18日に、「人権フェスティバルIN宇部」が開催され、毛利博物館顧問の小山良昌さんのお話をお聞きしました。
演題は、「松下村塾の俊才 吉田稔麿 ~維新団・一新組の生みの親~」でした。
吉田稔麿は、松下村塾の近く、萩市松本村に生まれます。父は武士ではありましたが、中間という身分の低い階層でした。
16歳の時、松下村塾に入り、「人間に貴賤なし」を学びます。
稔麿が23歳の時に、藩の指導者たちに、「屠勇取立之建議」という提案を行います。
この提案は、了承され、稔麿は、「屠勇取立方」に任命されます。
稔麿は、被差別民を藩兵に登用する「屠勇取立令」を諸郡に回達します。
その結果、玖珂郡出身者により「維新団」が、三田尻出身者により「一新団」などが誕生します。
私の本棚に、周東町教育委員会が編集した「維新の扉を開いた 諸隊の雄 遊撃軍」があります。

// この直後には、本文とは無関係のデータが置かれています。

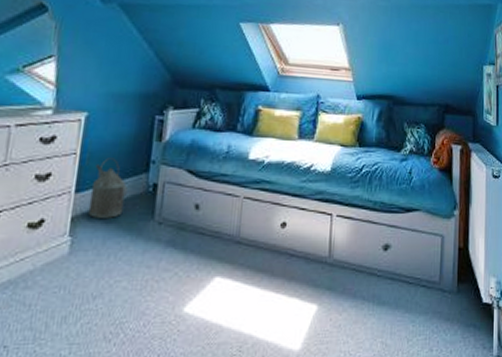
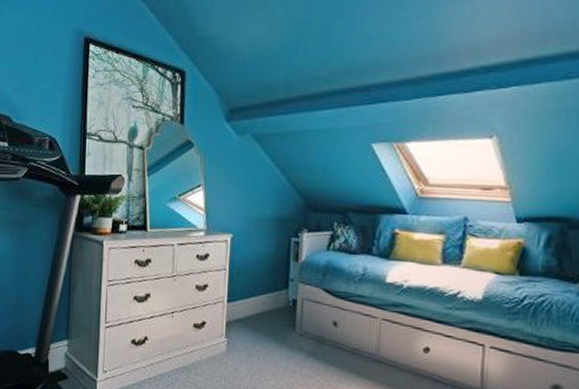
watering can: present [87,158,128,218] -> none [239,274,270,326]

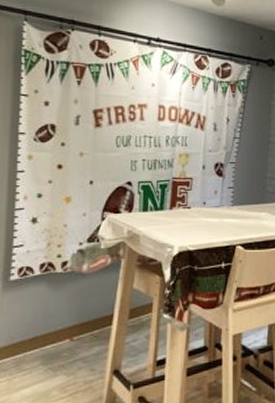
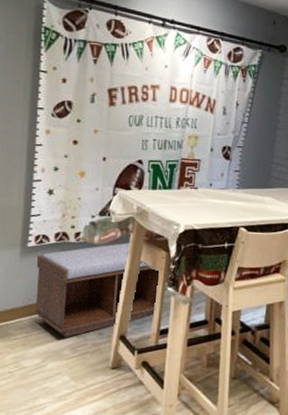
bench: none [18,269,153,378] -> present [33,242,159,338]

この本の中に、「遊撃軍・維新団の活躍」という章があります。
この章の筆者は村崎修二さんです。
維新団は、江戸幕府と長州藩が戦った時に、広島方面で戦ったのが、遊撃軍。
遊撃軍の中心は、遊撃隊でしたが、遊撃隊と行動を共にしたのが維新団でした。
この章の「吉田稔麿の提案」という節があります。
稔麿の「屠勇取立之建議」について、村崎さんは次のように書いています。
「『屠勇』というのは簡単にいうと、江戸時代に士農工商の身分階層のしたに位置付けられていた賤民のことです。恐らく吉田松陰の影響と稔麿その人の人格から、差別的な考え方や、感情を取り除くかのように、あえて賤民階層の人々を『屠勇』という新語を作って呼んだものと考えられます。」
吉田稔麿は、この建議を提案した翌年に、「池田屋事件」で新選組によって殺されます。
村崎さんは、この節の終わりにこう書いています。
「維新団の名前とともに『屠勇取立策』という革命的な提案を行った吉田稔麿についても、歴史的に忘れてはならない人物だと思います。」
身分差別が制度化されていた江戸時代の末期に、身分制度を乗り越えて、身分が低かった人々を登用する提案を行った吉田稔麿のことを更に知っていきたいと思いました。
吉田稔麿について、皆さんの想いをお教え下さい。